Exercise instructions: Convert the items below into a JSON list of strings, one string for each line, omitting blank lines. Leave the pictures out of the result.

[Dataset items]
◆ ◆ ◆ ◆ ◆

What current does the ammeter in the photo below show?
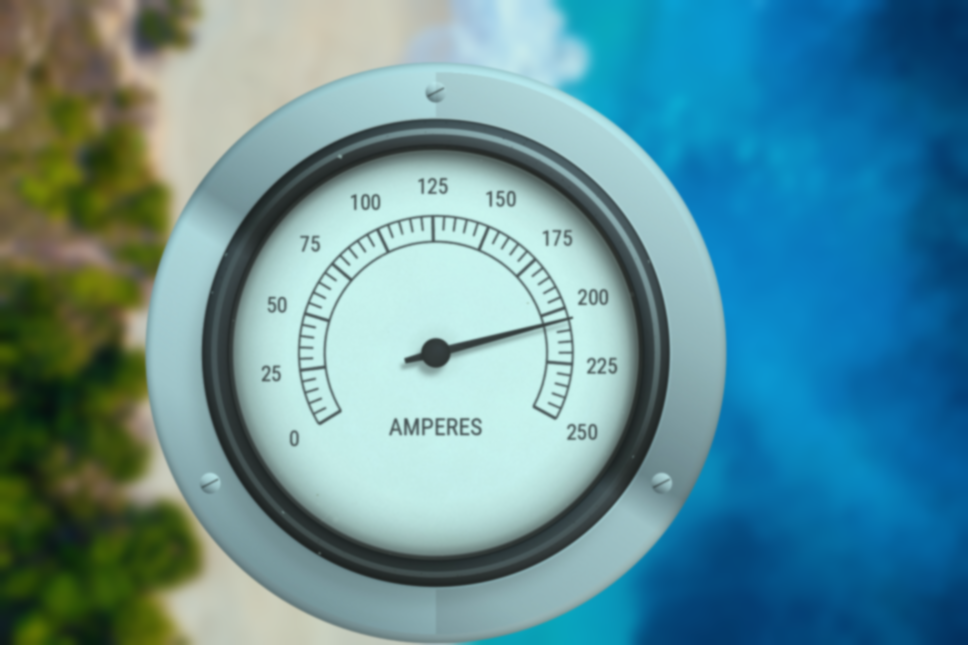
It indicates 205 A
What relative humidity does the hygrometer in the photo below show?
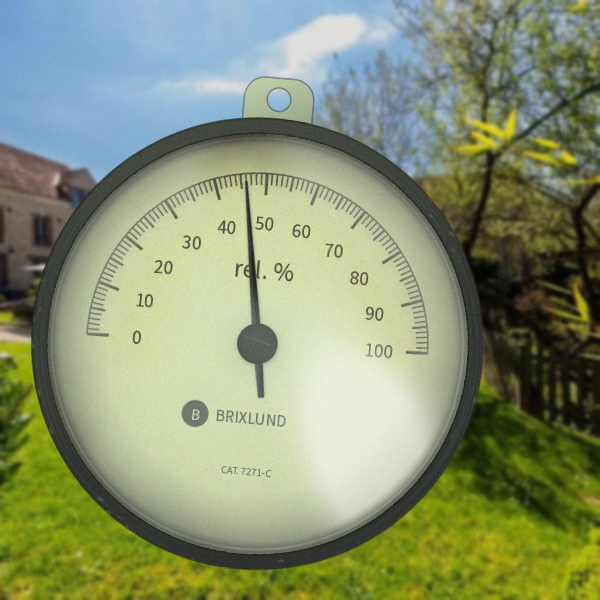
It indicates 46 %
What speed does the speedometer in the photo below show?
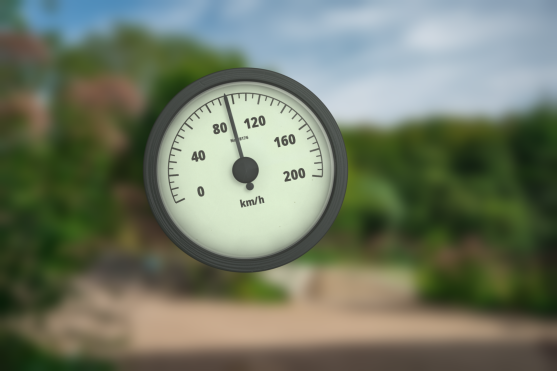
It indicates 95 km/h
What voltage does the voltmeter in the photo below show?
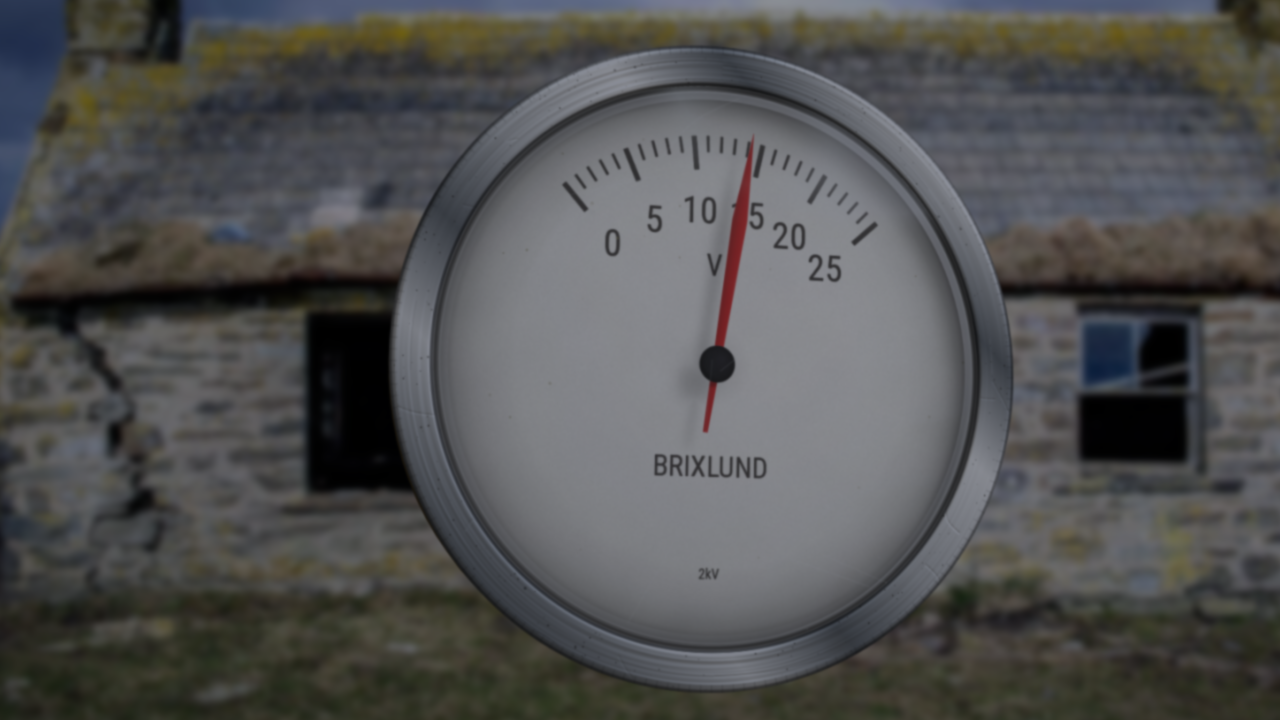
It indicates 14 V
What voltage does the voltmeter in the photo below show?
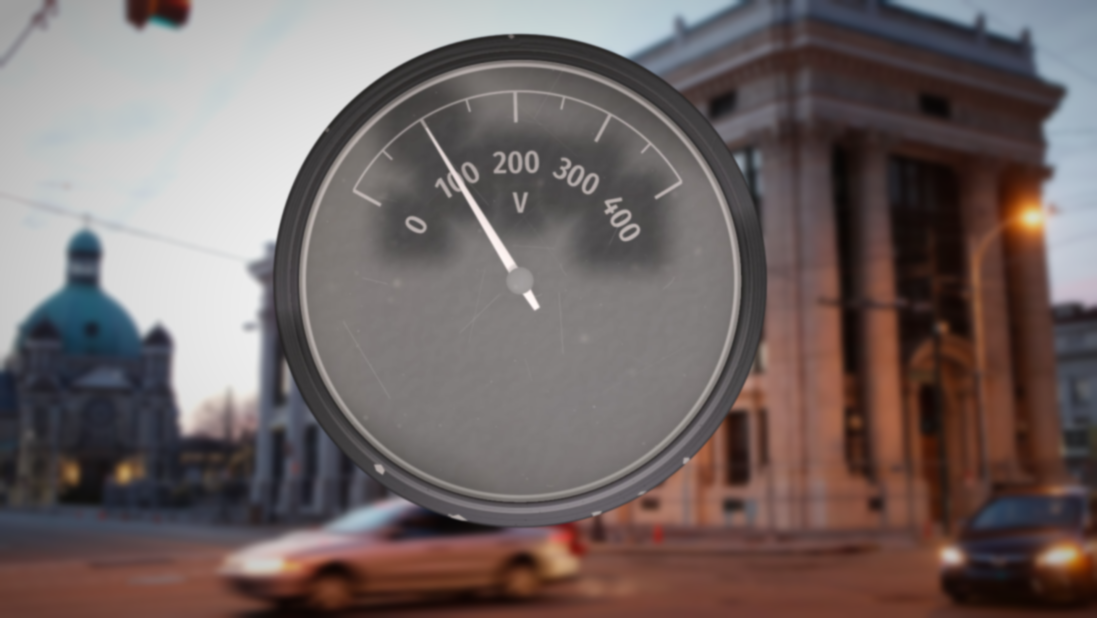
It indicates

◆ ◆ ◆ ◆ ◆

Response area:
[
  "What current does the ammeter in the photo below show?",
  "It indicates 205 A",
  "What relative humidity does the hygrometer in the photo below show?",
  "It indicates 46 %",
  "What speed does the speedometer in the photo below show?",
  "It indicates 95 km/h",
  "What voltage does the voltmeter in the photo below show?",
  "It indicates 14 V",
  "What voltage does the voltmeter in the photo below show?",
  "It indicates"
]